"Allô, c'est ton fardeau !"
Voilà comment ma mère s'est annoncée au téléphone il y a quelques jours. La phrase était dite sur le ton de l'humour, mais le genre d'humour où il y a tout de même un petit fond de vérité derrière. D'ailleurs je n'ai pas démenti et j'ai répondu : "Oui, qu'est ce qu'il a mon fardeau ?"
J'ai fini par l'envoyer, ce putain de mail. Pas aux services sociaux (pas encore :-S), mais à l'hôpital. Le plus simple aurait été de téléphoner directement, mais je savais que si je le faisais je pleurerais, or j'en ai marre de pleurer et par ailleurs je m'exprime beaucoup mieux par écrit. J'ai donc cherché l'adresse mail du service d'addictologie (que je n'ai pas trouvée, mais à défaut j'ai pris celle du service où elle a été transplantée), et j'ai écrit en substance :
"Je suis la fille de Mme X, transplantée hépatique en 2017 et suivie par le Docteur Y depuis de nombreuses années. Après avoir eu des doutes depuis plusieurs mois, je suis à présent certaine qu'elle s'alcoolise. Etant donné son passif et le traitement qu'elle prend, je pense qu'elle devrait être hospitalisée sans délai. De plus, elle devrait être suivie +++ au niveau social, car son logement est devenu insalubre à cause de sa maladie. La situation est trop lourde à porter pour moi et je ne suis pas en mesure de l'aider. Comme elle demandera jamais d'aide, je le fais à sa place aujourd'hui. Merci de ne pas lui dire que c'est moi qui vous ai alertés, dites-lui que c'est sa dermatologue".
Vu la teneur de mon appel au secours, je pensais que ça allait bouger vite fait. Et bah rien du tout, nada, walou. L'hôpital ne l'a pas contactée. Alors il peut y avoir des dizaines d'explications à cette inertie :
1- La secrétaire a vu que le mail émanait d'une certaine "Dawn Girl Secret" via une boîte Yahoo, et comme les hôpitaux sont régulièrement victimes de cyberattaques, elle a cru que c'était un spam.
2- Mon mail a pu partir directement dans les spams (justement).
3- Ou alors la secrétaire est une connasse sans coeur qui a lu le truc et qui s'est dit que soit c'était une blague, soit que je ne m'étais pas adressée au bon service donc direction la corbeille.
4- Le message a été passé mais comme dans tous les hôpitaux, les médecins et les infirmières craquent sous la pression et n'ont pas eu le temps de gérer ça.
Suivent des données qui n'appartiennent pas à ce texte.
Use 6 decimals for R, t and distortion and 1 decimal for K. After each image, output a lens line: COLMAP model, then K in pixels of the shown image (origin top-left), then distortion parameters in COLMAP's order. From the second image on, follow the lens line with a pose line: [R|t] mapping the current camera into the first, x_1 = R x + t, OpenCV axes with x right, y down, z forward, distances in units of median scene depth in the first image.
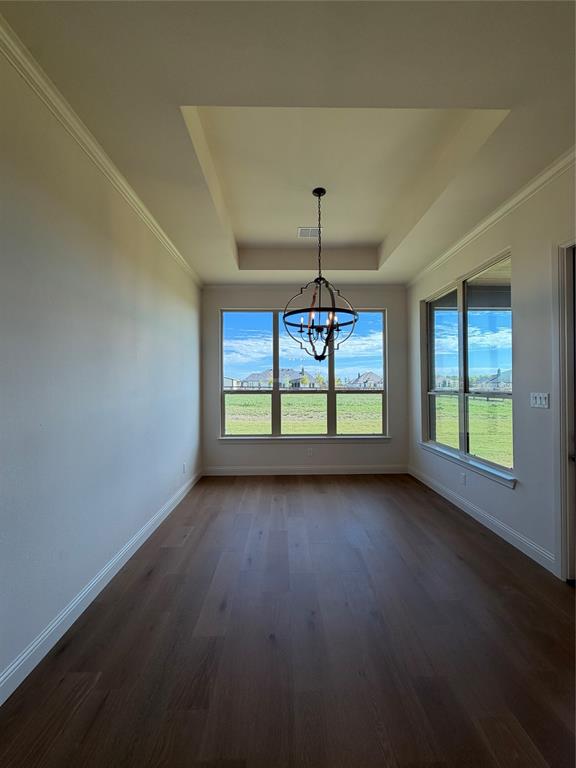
lens RADIAL K [[307.1, 0, 290.0], [0, 307.1, 384.0], [0, 0, 1]] dist [-0.000175, 0.000474]
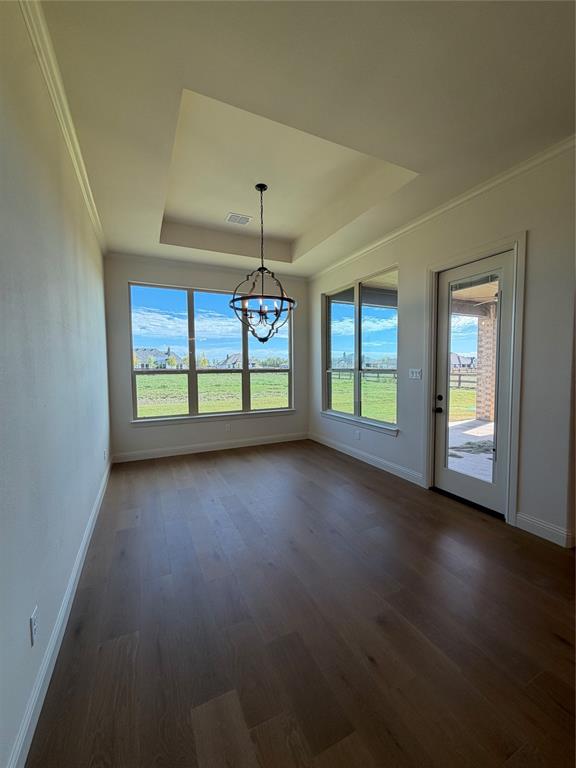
lens RADIAL K [[307.1, 0, 288.7], [0, 307.1, 384.3], [0, 0, 1]] dist [-0.000175, 0.000474]
pose [[0.910868, -0.027954, 0.411751, -0.190932], [0.002346, 0.998038, 0.062567, 0.005239], [-0.412692, -0.056024, 0.909146, -0.049779]]
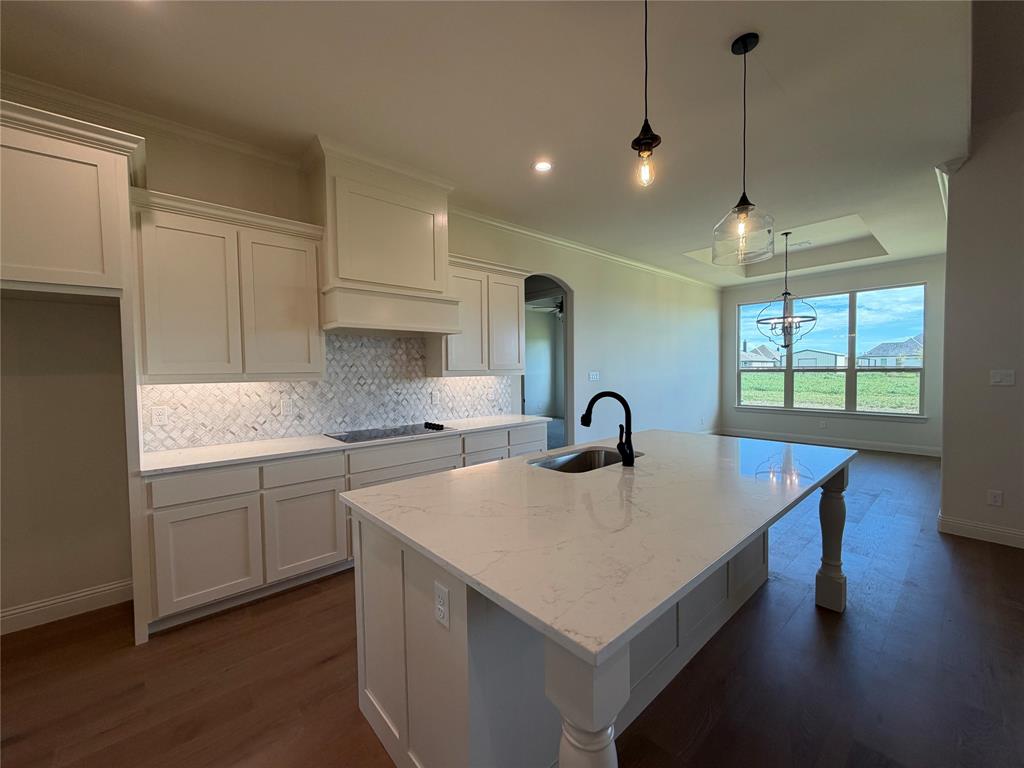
lens RADIAL K [[409.4, 0, 508.6], [0, 409.4, 384.9], [0, 0, 1]] dist [-0.000175, 0.000474]
pose [[0.634846, 0.022628, -0.772307, 0.524022], [0.016767, 0.998932, 0.043050, -0.003989], [0.772457, -0.040279, 0.633789, -0.871854]]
Bref, quoi qu'il en soit, ce silence radio ne me convient pas. Mais comme je ne veux plus que ma vie tourne autour de la maladie de ma mère, je vais attendre mon retour de vacances (mi-août :-S), et si d'ici là l'hôpital ne s'est toujours pas manifesté, je leur envoie une jolie lettre dans laquelle je balance tout : la crasse, le moisi, les rats bientôt, l'absence de frigo et de téléphone fixe depuis 1 an, la seule prise électrique encore fonctionnelle, la douche inutilisable, le fait que j'ai dû ramasser ma mère par terre sous les yeux de ma fille de 7 ans, les coquards et les bleus qu'elle a comme si quelqu'un lui tapait dessus, et surtout, SURTOUT, je leur dis que s'ils ne font rien et que ma mère meurt seule chez elle, ils seront coupables de non-assistance à personne en danger. Et là pour le coup, moi qui les soutiens à fond dans leurs grèves tellement les gouvernements successifs ont tué l'hôpital public et tellement sa seigneurie le Roi Micron préfère filer des millions à l'armée plutôt qu'à notre système de santé moribond, bah cette fois-ci j'en aurai rien à carrer du Covid, des sous-effectifs ou de la chatte à Mireille. Il me semble que ma mère est légitime pour passer devant Jean-Claude qui vient encombrer les urgences parce qu'il a la chiasse depuis deux jours, ou encore Patricia qui s'est coincé une bouteille dans le derche lors de ses ébats sexuels avec son patron. Merde.
(Bon je ne l'écrirai pas comme ça, mais vous avez compris le truc).
Ces jours-ci ma mère a l'air "normale" quand elle m'appelle le soir, mais je sais que ça peut changer du jour au lendemain et je suis fatiguée, usée, lassée de tout ça. J'ai à la fois peur qu'elle meure et envie que ça s'arrête (je radote).